==== Given records

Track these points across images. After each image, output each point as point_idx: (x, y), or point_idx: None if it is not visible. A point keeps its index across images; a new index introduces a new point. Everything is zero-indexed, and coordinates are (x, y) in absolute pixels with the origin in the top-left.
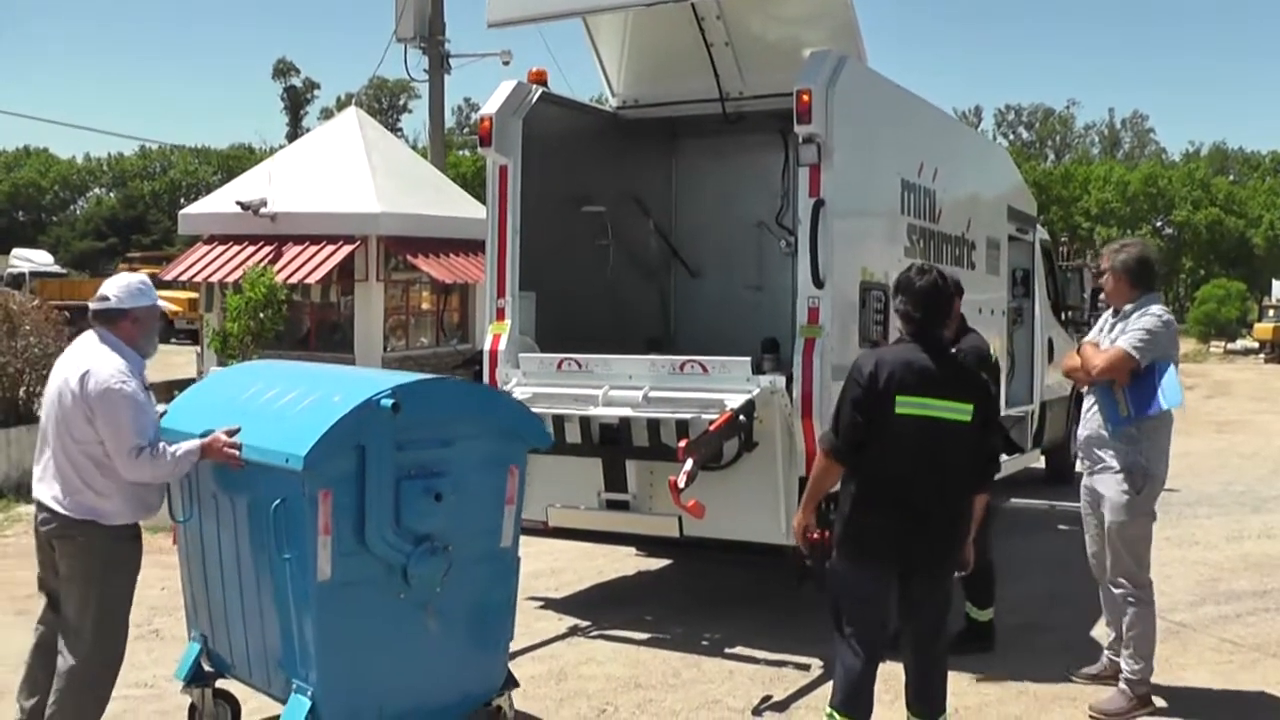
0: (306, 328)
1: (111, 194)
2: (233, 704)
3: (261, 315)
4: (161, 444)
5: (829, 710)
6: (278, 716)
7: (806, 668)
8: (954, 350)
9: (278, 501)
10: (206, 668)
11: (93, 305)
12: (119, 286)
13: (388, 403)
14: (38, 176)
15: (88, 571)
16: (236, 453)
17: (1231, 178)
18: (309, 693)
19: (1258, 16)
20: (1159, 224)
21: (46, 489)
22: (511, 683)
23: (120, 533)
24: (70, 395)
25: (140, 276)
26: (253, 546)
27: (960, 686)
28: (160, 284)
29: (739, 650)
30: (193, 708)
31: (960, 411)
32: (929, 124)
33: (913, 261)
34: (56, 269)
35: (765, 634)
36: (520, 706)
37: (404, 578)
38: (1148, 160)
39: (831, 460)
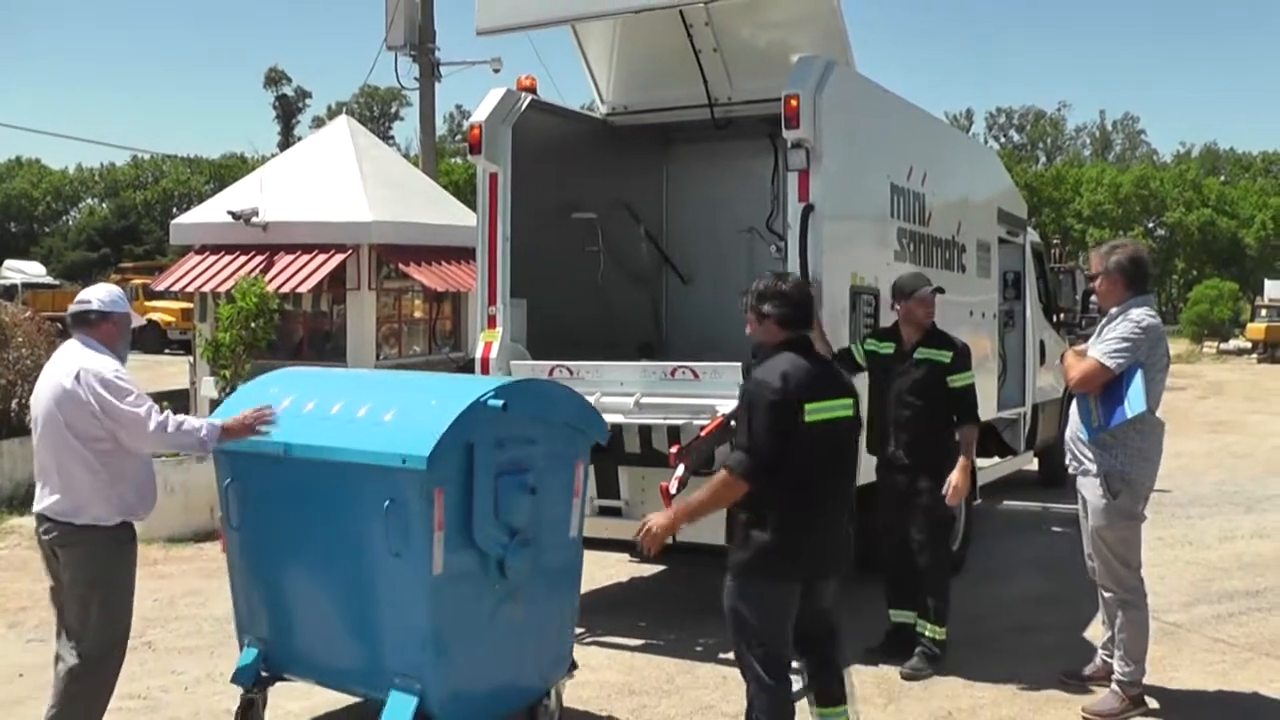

========

Above are the records; reproduce them exactly and leave out the pictures.

[Solution to this problem]
Track these points across images. After each image, output each point as point_idx: (x, y), or point_idx: None if it is not visible. A point keeps its index across images; a new index introduces a new point. Everything is zero-indexed, and coordinates are (x, y) in absolute pixels with the origin in the top-left.
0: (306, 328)
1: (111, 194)
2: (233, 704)
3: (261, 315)
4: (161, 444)
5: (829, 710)
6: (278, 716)
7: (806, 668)
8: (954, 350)
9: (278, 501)
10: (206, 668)
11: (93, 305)
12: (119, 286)
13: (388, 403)
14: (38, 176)
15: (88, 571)
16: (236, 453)
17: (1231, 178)
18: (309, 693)
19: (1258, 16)
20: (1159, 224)
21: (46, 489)
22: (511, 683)
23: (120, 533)
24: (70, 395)
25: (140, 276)
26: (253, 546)
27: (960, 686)
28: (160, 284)
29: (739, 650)
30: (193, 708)
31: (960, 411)
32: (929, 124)
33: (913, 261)
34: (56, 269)
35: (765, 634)
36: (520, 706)
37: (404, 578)
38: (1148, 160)
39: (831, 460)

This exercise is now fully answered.